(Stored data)
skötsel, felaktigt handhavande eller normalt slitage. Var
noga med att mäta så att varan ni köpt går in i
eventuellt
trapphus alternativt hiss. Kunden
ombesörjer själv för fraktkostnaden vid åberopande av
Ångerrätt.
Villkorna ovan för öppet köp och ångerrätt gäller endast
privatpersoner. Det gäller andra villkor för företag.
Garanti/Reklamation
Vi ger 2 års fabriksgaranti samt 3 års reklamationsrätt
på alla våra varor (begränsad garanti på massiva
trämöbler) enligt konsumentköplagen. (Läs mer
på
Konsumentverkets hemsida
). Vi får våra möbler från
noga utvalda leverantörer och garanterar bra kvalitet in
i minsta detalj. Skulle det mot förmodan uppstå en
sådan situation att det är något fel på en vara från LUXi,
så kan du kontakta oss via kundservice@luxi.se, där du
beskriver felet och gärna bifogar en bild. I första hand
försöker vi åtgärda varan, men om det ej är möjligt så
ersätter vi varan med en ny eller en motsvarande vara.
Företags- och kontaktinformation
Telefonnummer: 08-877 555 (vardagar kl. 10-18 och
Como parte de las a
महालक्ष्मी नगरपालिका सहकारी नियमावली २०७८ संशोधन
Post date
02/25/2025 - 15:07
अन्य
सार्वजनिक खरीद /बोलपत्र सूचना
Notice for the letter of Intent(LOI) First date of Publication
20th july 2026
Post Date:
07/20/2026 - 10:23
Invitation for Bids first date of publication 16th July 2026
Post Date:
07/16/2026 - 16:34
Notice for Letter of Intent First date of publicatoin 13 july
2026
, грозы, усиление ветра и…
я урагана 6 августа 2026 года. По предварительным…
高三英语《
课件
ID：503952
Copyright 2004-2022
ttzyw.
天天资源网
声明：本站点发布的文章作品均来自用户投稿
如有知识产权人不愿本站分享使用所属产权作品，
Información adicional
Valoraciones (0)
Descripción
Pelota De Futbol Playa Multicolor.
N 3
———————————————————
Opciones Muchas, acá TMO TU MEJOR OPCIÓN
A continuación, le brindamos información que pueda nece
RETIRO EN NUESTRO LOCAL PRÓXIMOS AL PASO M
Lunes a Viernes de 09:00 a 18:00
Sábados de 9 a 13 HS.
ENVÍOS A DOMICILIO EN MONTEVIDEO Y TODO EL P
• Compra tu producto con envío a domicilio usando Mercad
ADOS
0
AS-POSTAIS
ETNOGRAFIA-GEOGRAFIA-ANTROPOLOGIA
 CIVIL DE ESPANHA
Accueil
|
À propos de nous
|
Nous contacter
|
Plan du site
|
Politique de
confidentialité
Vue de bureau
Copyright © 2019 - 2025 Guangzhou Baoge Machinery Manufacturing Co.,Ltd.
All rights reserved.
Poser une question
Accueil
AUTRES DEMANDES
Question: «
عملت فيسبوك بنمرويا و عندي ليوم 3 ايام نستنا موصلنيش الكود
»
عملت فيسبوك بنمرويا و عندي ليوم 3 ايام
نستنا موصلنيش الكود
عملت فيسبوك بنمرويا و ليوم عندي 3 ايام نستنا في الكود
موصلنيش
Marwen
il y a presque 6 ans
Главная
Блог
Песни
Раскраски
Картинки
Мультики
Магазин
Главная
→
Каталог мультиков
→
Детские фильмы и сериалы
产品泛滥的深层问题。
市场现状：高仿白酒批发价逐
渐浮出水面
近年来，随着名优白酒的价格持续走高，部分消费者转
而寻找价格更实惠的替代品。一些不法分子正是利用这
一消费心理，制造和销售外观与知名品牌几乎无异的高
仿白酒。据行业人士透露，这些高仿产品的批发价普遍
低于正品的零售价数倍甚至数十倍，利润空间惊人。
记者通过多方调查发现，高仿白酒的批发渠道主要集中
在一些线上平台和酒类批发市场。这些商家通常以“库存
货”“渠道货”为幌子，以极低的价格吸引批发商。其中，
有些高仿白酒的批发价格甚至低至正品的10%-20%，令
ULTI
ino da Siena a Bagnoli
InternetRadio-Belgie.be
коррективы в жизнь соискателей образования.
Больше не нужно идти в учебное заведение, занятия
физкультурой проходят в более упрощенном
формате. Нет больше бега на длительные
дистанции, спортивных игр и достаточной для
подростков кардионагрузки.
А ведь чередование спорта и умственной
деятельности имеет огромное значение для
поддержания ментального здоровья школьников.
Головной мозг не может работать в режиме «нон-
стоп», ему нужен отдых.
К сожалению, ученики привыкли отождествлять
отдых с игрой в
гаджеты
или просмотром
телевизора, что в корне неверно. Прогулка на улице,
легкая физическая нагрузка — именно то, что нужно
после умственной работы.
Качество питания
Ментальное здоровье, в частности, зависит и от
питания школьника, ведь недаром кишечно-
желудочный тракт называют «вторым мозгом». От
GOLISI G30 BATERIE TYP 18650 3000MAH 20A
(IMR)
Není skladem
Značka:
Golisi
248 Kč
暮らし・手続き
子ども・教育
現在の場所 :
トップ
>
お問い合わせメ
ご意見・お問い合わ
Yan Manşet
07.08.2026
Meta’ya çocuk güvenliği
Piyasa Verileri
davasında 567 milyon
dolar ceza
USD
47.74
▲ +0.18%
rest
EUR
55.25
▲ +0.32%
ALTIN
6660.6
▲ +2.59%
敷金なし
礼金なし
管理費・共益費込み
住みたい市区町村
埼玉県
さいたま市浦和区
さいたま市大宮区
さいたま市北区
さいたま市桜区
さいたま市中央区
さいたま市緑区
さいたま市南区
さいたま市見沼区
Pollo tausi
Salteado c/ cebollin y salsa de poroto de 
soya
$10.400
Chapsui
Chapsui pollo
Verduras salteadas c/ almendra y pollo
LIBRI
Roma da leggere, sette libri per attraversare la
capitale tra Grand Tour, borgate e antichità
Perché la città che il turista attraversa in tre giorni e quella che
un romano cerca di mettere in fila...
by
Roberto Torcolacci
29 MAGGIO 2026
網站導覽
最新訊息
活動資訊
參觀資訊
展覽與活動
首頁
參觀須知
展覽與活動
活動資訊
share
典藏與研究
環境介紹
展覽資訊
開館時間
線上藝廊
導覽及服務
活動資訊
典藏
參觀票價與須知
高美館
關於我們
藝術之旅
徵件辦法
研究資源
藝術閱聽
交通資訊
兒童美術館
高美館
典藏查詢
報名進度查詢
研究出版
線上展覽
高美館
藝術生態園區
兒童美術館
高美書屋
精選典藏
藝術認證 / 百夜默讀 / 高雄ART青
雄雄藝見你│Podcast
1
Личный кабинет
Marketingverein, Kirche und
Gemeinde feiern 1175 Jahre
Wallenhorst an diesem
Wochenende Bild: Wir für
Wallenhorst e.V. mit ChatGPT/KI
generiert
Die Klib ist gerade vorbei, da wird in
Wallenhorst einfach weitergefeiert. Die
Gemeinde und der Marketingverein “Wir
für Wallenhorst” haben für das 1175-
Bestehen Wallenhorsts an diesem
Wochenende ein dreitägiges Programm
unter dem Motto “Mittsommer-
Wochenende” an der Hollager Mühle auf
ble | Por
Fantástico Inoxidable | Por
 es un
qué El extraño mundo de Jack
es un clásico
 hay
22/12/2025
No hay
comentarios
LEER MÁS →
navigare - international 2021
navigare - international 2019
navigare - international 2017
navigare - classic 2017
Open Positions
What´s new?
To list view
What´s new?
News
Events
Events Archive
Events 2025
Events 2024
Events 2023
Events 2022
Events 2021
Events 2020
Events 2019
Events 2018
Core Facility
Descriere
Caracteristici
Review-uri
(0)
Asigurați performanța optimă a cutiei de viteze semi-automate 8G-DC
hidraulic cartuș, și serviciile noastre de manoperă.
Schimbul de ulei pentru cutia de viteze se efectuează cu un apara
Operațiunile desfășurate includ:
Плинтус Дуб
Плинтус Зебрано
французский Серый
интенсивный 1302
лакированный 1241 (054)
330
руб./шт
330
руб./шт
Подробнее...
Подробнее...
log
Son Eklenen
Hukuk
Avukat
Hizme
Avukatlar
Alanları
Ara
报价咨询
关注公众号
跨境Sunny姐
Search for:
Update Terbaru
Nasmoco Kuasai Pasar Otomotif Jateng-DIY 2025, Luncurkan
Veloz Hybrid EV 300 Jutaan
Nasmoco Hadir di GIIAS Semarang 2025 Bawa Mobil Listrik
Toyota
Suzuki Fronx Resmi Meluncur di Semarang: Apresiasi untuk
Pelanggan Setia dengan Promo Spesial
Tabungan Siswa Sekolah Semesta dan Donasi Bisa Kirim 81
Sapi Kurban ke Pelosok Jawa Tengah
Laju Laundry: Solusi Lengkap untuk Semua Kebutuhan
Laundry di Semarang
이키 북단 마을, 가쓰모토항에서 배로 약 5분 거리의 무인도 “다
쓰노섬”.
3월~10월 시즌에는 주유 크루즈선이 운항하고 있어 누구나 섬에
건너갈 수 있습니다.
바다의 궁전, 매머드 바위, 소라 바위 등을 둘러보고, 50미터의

◆ **What you need to do**
Output, word for word, the part of the stored data that opens with the first line of the items and closes with the line containing "beskriver felet och", including both of those lines.

◆ **Final answer**
skötsel, felaktigt handhavande eller normalt slitage. Var
noga med att mäta så att varan ni köpt går in i
eventuellt
trapphus alternativt hiss. Kunden
ombesörjer själv för fraktkostnaden vid åberopande av
Ångerrätt.
Villkorna ovan för öppet köp och ångerrätt gäller endast
privatpersoner. Det gäller andra villkor för företag.
Garanti/Reklamation
Vi ger 2 års fabriksgaranti samt 3 års reklamationsrätt
på alla våra varor (begränsad garanti på massiva
trämöbler) enligt konsumentköplagen. (Läs mer
på
Konsumentverkets hemsida
). Vi får våra möbler från
noga utvalda leverantörer och garanterar bra kvalitet in
i minsta detalj. Skulle det mot förmodan uppstå en
sådan situation att det är något fel på en vara från LUXi,
så kan du kontakta oss via kundservice@luxi.se, där du
beskriver felet och gärna bifogar en bild. I första hand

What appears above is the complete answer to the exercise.